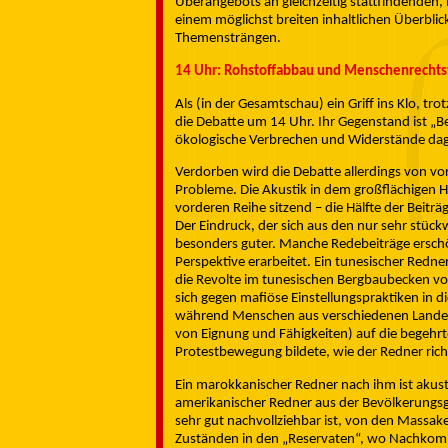
Überangebots an gleichzeitig stattfindenden,
einem möglichst breiten inhaltlichen Überblick
Themensträngen.
14 Uhr: Rohstoffabbau und Menschenrechts
Als (in der Gesamtschau) ein Griff ins Klo, tro
die Debatte um 14 Uhr. Ihr Gegenstand ist „
ökologische Verbrechen und Widerstände dage
Verdorben wird die Debatte allerdings von vo
Probleme. Die Akustik in dem großflächigen Hö
vorderen Reihe sitzend – die Hälfte der Beiträ
Der Eindruck, der sich aus den nur sehr stüc
besonders guter. Manche Redebeiträge erschö
Perspektive erarbeitet. Ein tunesischer Redner e
die Revolte im tunesischen Bergbaubecken von
sich gegen mafiöse Einstellungspraktiken in d
während Menschen aus verschiedenen Landest
von Eignung und Fähigkeiten) auf die begehrte
Protestbewegung bildete, wie der Redner richti
Ein marokkanischer Redner nach ihm ist akusti
amerikanischer Redner aus der Bevölkerungs
sehr gut nachvollziehbar ist, von den Massa
Zuständen in den „Reservaten“, wo Nachkom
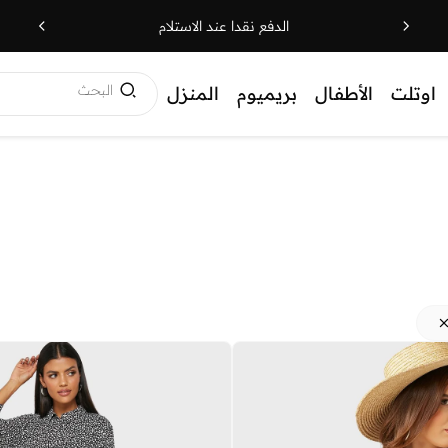
الدفع نقدا عند الاستلام
البحث
اوتلت
الأطفال
بريميوم
المنزل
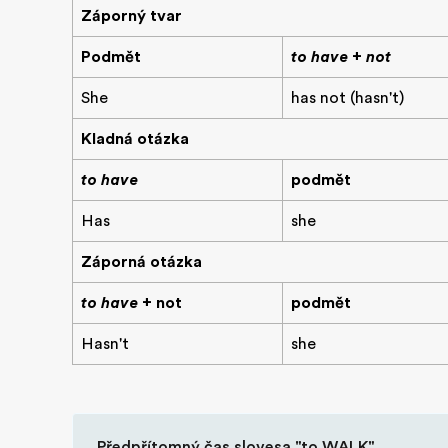
Záporný tvar
Podmět
to have + not
She
has not (hasn't)
Kladná otázka
to have
podmět
Has
she
Záporná otázka
to have
+ not
podmět
Hasn't
she
Předpřítomný čas slovesa "to WALK"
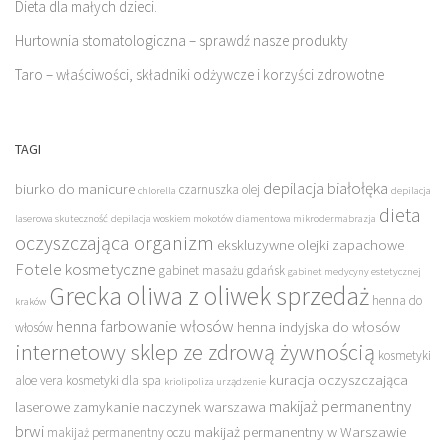
Dieta dla małych dzieci.
Hurtownia stomatologiczna – sprawdź nasze produkty
Taro – właściwości, składniki odżywcze i korzyści zdrowotne
TAGI
depilacja białołęka
biurko do manicure
czarnuszka olej
chlorella
depilacja
dieta
laserowa skuteczność
depilacja woskiem mokotów
diamentowa mikrodermabrazja
oczyszczająca organizm
ekskluzywne olejki zapachowe
Fotele kosmetyczne
gabinet masażu gdańsk
gabinet medycyny estetycznej
Grecka oliwa z oliwek sprzedaż
henna do
kraków
henna farbowanie włosów
henna indyjska do włosów
włosów
internetowy sklep ze zdrową żywnością
kosmetyki
kuracja oczyszczająca
aloe vera
kosmetyki dla spa
kriolipoliza urządzenie
makijaż permanentny
laserowe zamykanie naczynek warszawa
brwi
makijaż permanentny w Warszawie
makijaż permanentny oczu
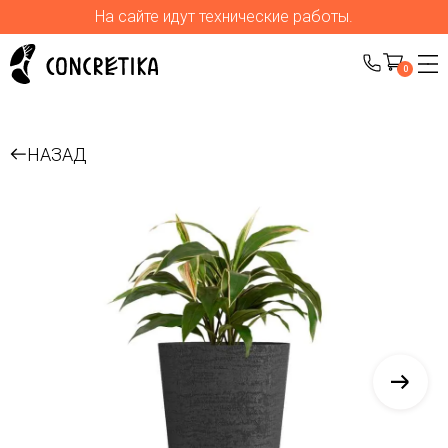
На сайте идут технические работы.
0
НАЗАД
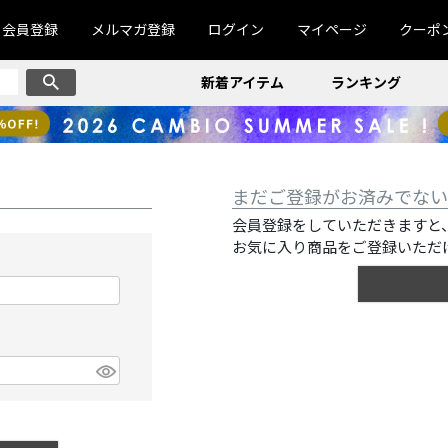
会員登録
メルマガ登録
ログイン
マイページ
クーポ
新着アイテム
ランキング
まだご登録がお済みでない
会員登録をしていただきますと
お気に入り商品をご登録いただ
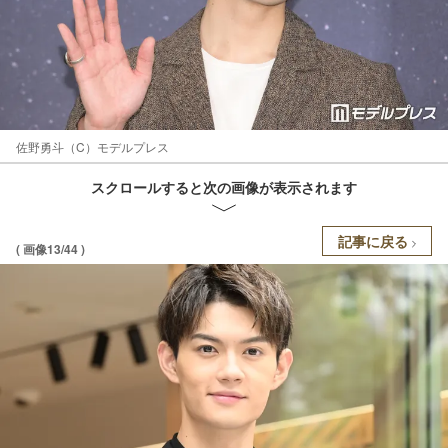
佐野勇斗（C）モデルプレス
スクロールすると次の画像が表示されます
記事に戻る
( 画像13/44 )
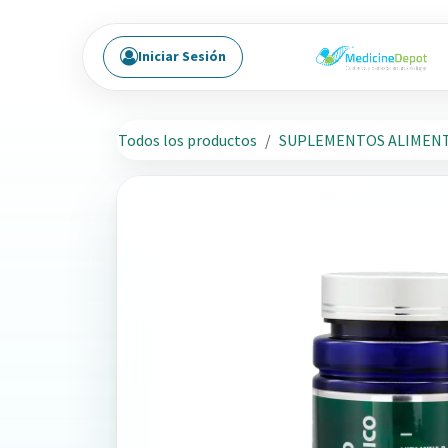
Ir al contenido
Iniciar Sesión
Todos los productos
SUPLEMENTOS ALIMENT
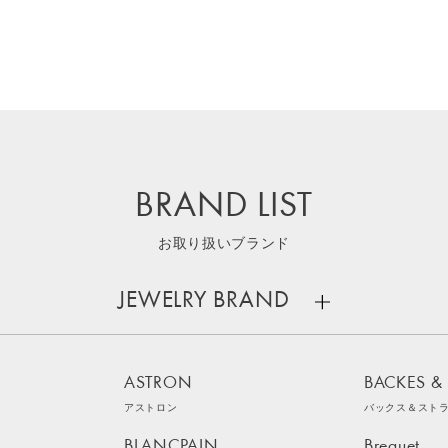
BRAND LIST
お取り扱いブランド
JEWELRY BRAND
ASTRON
BACKES &
アストロン
バックス＆スト
BLANCPAIN
Breguet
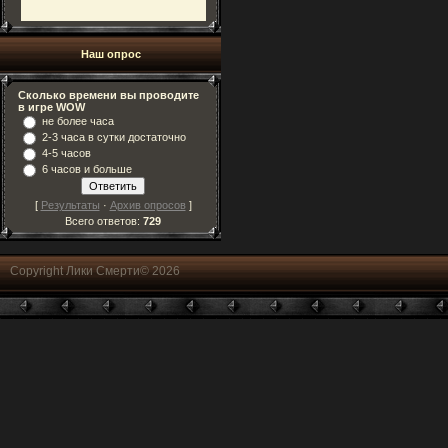
Наш опрос
Сколько времени вы проводите
в игре WOW
не более часа
2-3 часа в сутки достаточно
4-5 часов
6 часов и больше
[
Результаты
·
Архив опросов
]
Всего ответов:
729
Copyright Лики Смерти© 2026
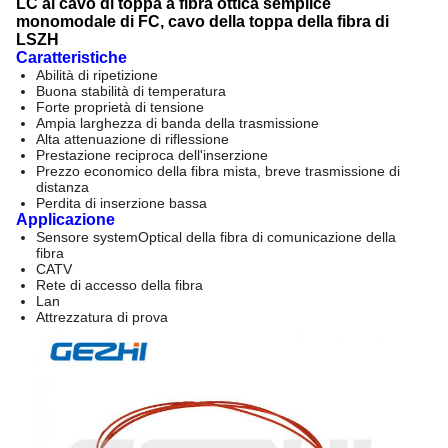
LC al cavo di toppa a fibra ottica semplice
monomodale di FC, cavo della toppa della fibra di
LSZH
Caratteristiche
Abilità di ripetizione
Buona stabilità di temperatura
Forte proprietà di tensione
Ampia larghezza di banda della trasmissione
Alta attenuazione di riflessione
Prestazione reciproca dell'inserzione
Prezzo economico della fibra mista, breve trasmissione di
distanza
Perdita di inserzione bassa
Applicazione
Sensore
systemOptical della
fibra di
comunicazione
della
fibra
CATV
Rete di accesso della fibra
Lan
Attrezzatura di prova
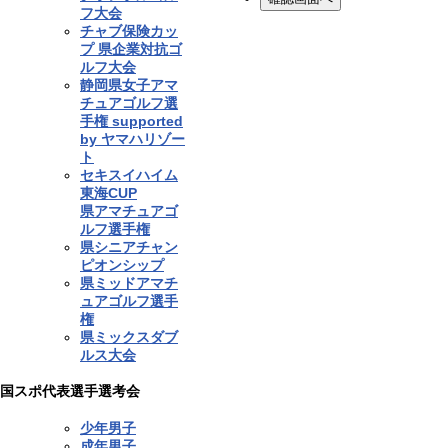
フ大会
チャブ保険カッ
プ 県企業対抗ゴ
ルフ大会
静岡県女子アマ
チュアゴルフ選
手権 supported
by ヤマハリゾー
ト
セキスイハイム
東海CUP
県アマチュアゴ
ルフ選手権
県シニアチャン
ピオンシップ
県ミッドアマチ
ュアゴルフ選手
権
県ミックスダブ
ルス大会
国スポ代表選手選考会
少年男子
成年男子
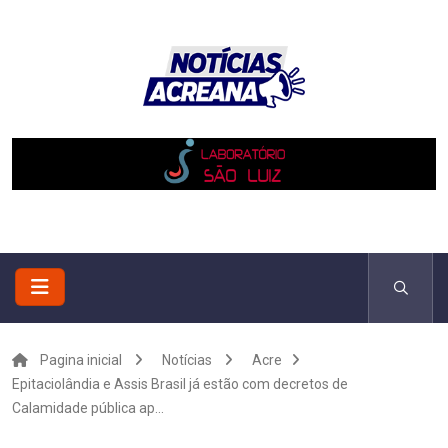
Pagina inicial
Notícias
Acre
Epitaciolândia e Assis Brasil já estão com decretos de
Calamidade pública ap...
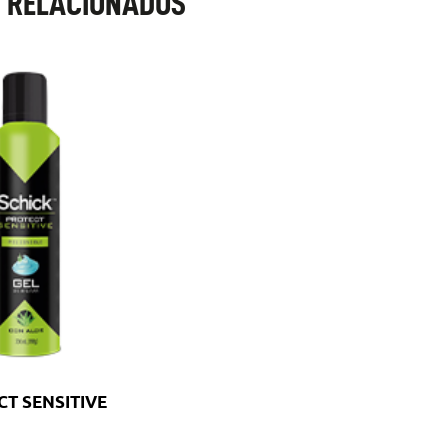
 RELACIONADOS
T SENSITIVE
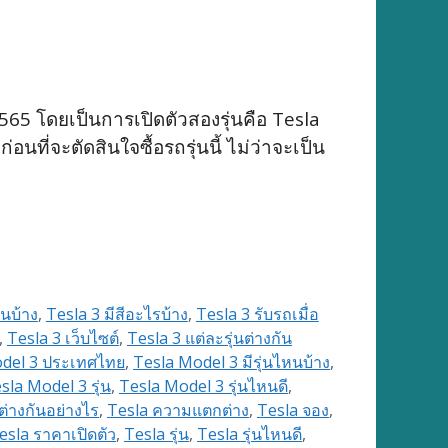
565 โดยเป็นการเปิดตัวสองรุ่นคือ Tesla
ที่จะตัดสินใจซื้อรถรุ่นนี้ ไม่ว่าจะเป็น
หนบ้าง
,
Tesla 3 มีสีอะไรบ้าง
,
Tesla 3 รับรถเมื่อ
,
Tesla 3 เว็บไซต์
,
Tesla 3 แต่ละรุ่นต่างกัน
del 3 ประเทศไทย
,
Tesla Model 3 มีรุ่นไหนบ้าง
,
sla Model 3 รุ่น
,
Tesla Model 3 รุ่นไหนดี
,
ต่างกันอย่างไร
,
Tesla ความแตกต่าง
,
Tesla จอง
,
esla ราคาเปิดตัว
,
Tesla รุ่น
,
Tesla รุ่นไหนดี
,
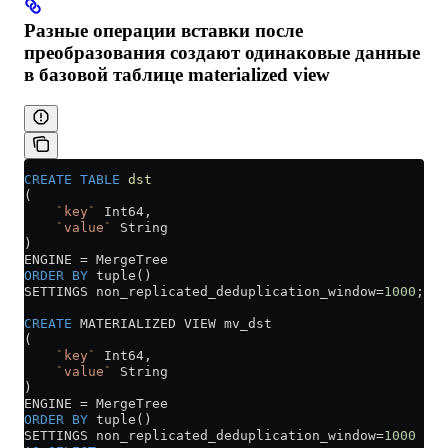
Разные операции вставки после
преобразования создают одинаковые данные
в базовой таблице materialized view
CREATE
 TABLE
 dst
(
    `key`
 Int64,
    `value`
 String
)
ENGINE 
=
 MergeTree
ORDER BY
 tuple()
SETTINGS non_replicated_deduplication_window
=
1000
;
CREATE
 MATERIALIZED VIEW mv_dst
(
    `key`
 Int64,
    `value`
 String
)
ENGINE 
=
 MergeTree
ORDER BY
 tuple()
SETTINGS non_replicated_deduplication_window
=
1000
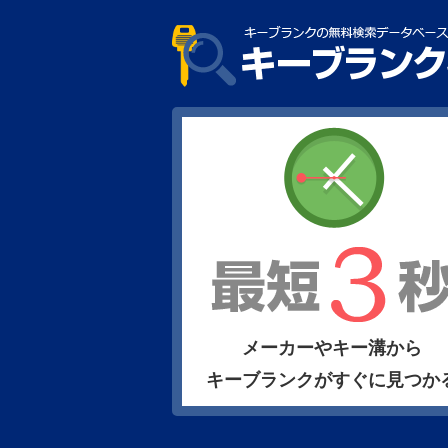
メーカーやキー溝から
キーブランクがすぐに見つか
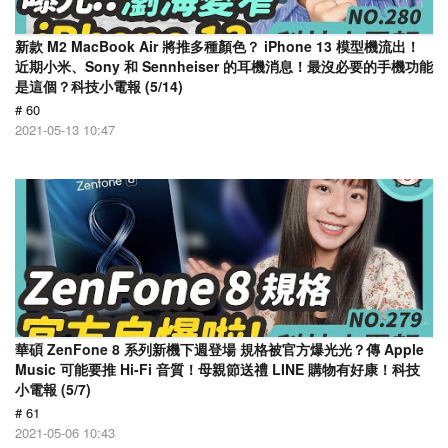
新款 M2 MacBook Air 將推多種顏色？ iPhone 13 模型機流出！
近期小米、Sony 和 Sennheiser 的耳機消息！最沒必要的手機功能
是這個？科技小電報 (5/14)
# 60
2021-05-13 10:47
華碩 ZenFone 8 系列新機下週登場 規格被官方爆光光？傳 Apple
Music 可能要推 Hi-Fi 音質！母親節送禮 LINE 購物有好康！科技
小電報 (5/7)
# 61
2021-05-06 10:43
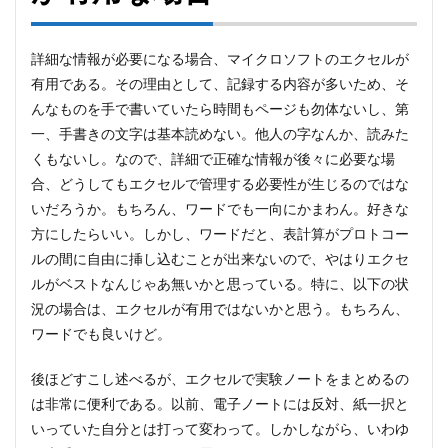
詳細な情報が必要になる場合、マイクロソフトのエクセルが
有用である。その理由として、記録する内容が多いため、そ
んなものを手で書いていたら時間もページも勿体ないし、第
一、手書きの文字は基本読めない。他人の字なんか、読みた
くもないし。なので、詳細で正確な情報が後々に必要な場
合、どうしてもエクセルで管理する必要性が生じるのではな
いだろうか。もちろん、ワードでも一向にかまわん。好きな
方にしたらいい。しかし、ワードだと、表計算がプロトコー
ルの間に自由に挿し込むことが出来ないので、やはりエクセ
ルがベストなんじゃあ無いかと思っている。特に、以下の状
況の場合は、エクセルが有用ではないかと思う。もちろん、
ワードでも良いけど。
後ほどすこし述べるが、エクセルで実験ノートをまとめるの
は非常に便利である。以前、電子ノートには反対、紙一択と
いっていた自分とは打って変わって。しかしながら、いわゆ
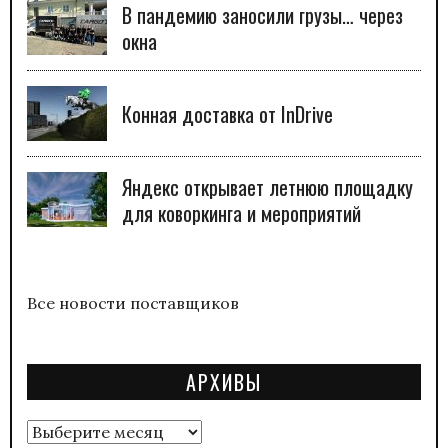
В пандемию заносили грузы… через
окна
Конная доставка от InDrive
Яндекс открывает летнюю площадку
для коворкинга и мероприятий
Все новости поставщиков
АРХИВЫ
Архивы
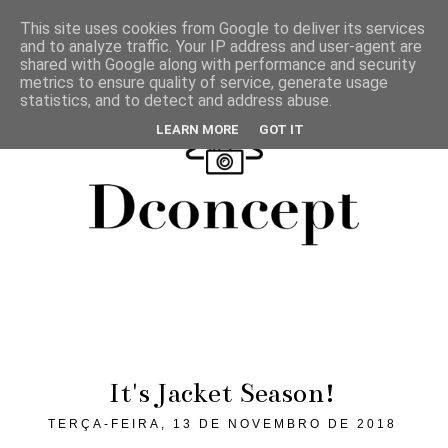
This site uses cookies from Google to deliver its services
and to analyze traffic. Your IP address and user-agent are
shared with Google along with performance and security
metrics to ensure quality of service, generate usage
statistics, and to detect and address abuse.
LEARN MORE
GOT IT
It's Jacket Season!
TERÇA-FEIRA, 13 DE NOVEMBRO DE 2018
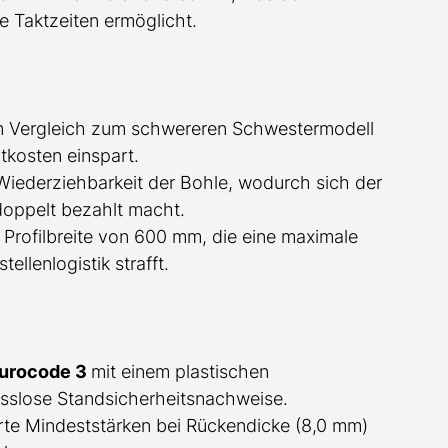
le Taktzeiten ermöglicht.
m Vergleich zum schwereren Schwestermodell
tkosten einspart.
Wiederziehbarkeit der Bohle, wodurch sich der
doppelt bezahlt macht.
Profilbreite von 600 mm, die eine maximale
llenlogistik strafft.
Eurocode 3
mit einem plastischen
slose Standsicherheitsnachweise.
rte Mindeststärken bei Rückendicke (8,0 mm)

• Task brief:
Reproduce exactly the lines of the entries above from the first through the line with "diamentowa mikrodermabrazja", both included; pictures should not be reproduced.

• Your response:
Überangebots an gleichzeitig stattfindenden,
einem möglichst breiten inhaltlichen Überblick
Themensträngen.
14 Uhr: Rohstoffabbau und Menschenrechts
Als (in der Gesamtschau) ein Griff ins Klo, tro
die Debatte um 14 Uhr. Ihr Gegenstand ist „
ökologische Verbrechen und Widerstände dage
Verdorben wird die Debatte allerdings von vo
Probleme. Die Akustik in dem großflächigen Hö
vorderen Reihe sitzend – die Hälfte der Beiträ
Der Eindruck, der sich aus den nur sehr stüc
besonders guter. Manche Redebeiträge erschö
Perspektive erarbeitet. Ein tunesischer Redner e
die Revolte im tunesischen Bergbaubecken von
sich gegen mafiöse Einstellungspraktiken in d
während Menschen aus verschiedenen Landest
von Eignung und Fähigkeiten) auf die begehrte
Protestbewegung bildete, wie der Redner richti
Ein marokkanischer Redner nach ihm ist akusti
amerikanischer Redner aus der Bevölkerungs
sehr gut nachvollziehbar ist, von den Massa
Zuständen in den „Reservaten“, wo Nachkom
الدفع نقدا عند الاستلام
البحث
اوتلت
الأطفال
بريميوم
المنزل
Záporný tvar
Podmět
to have + not
She
has not (hasn't)
Kladná otázka
to have
podmět
Has
she
Záporná otázka
to have
+ not
podmět
Hasn't
she
Předpřítomný čas slovesa "to WALK"
Dieta dla małych dzieci.
Hurtownia stomatologiczna – sprawdź nasze produkty
Taro – właściwości, składniki odżywcze i korzyści zdrowotne
TAGI
depilacja białołęka
biurko do manicure
czarnuszka olej
chlorella
depilacja
dieta
laserowa skuteczność
depilacja woskiem mokotów
diamentowa mikrodermabrazja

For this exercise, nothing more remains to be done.